Problem to solve –
For each line of the listing that includes the word "POLICY", show the whole line.

Records shown –
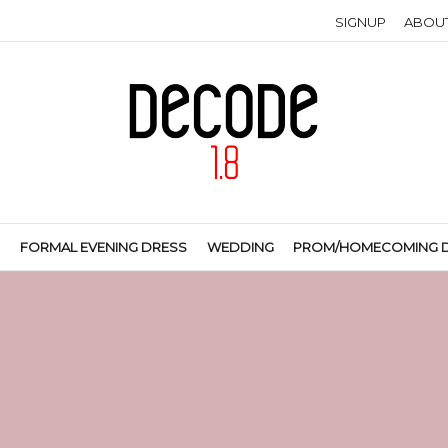
SIGNUP
ABOU
S
FORMAL EVENING DRESS
WEDDING
PROM/HOMECOMING 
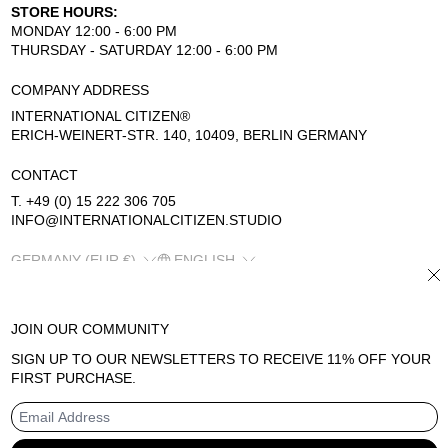
STORE HOURS:
MONDAY 12:00 - 6:00 PM
THURSDAY - SATURDAY 12:00 - 6:00 PM
COMPANY ADDRESS
INTERNATIONAL CITIZEN®
ERICH-WEINERT-STR. 140, 10409, BERLIN GERMANY
CONTACT
T. +49 (0) 15 222 306 705
INFO@INTERNATIONALCITIZEN.STUDIO
COUNTRY/REGION
LANGUAGE
GERMANY (EUR €)
ENGLISH
CL
JOIN OUR COMMUNITY
SIGN UP TO OUR NEWSLETTERS TO RECEIVE 11% OFF YOUR
© 2026
INTERNATIONAL CITIZEN
FIRST PURCHASE.
REFUND POLICY
TERMS OF SERVICE
PRIVACY POLICY
EMAIL ADDRESS
LEGAL NOTICE
CONTACT INFORMATION
SHIPPING POLICY
POWERED BY SHOPIFY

Written solution –
REFUND POLICY
PRIVACY POLICY
SHIPPING POLICY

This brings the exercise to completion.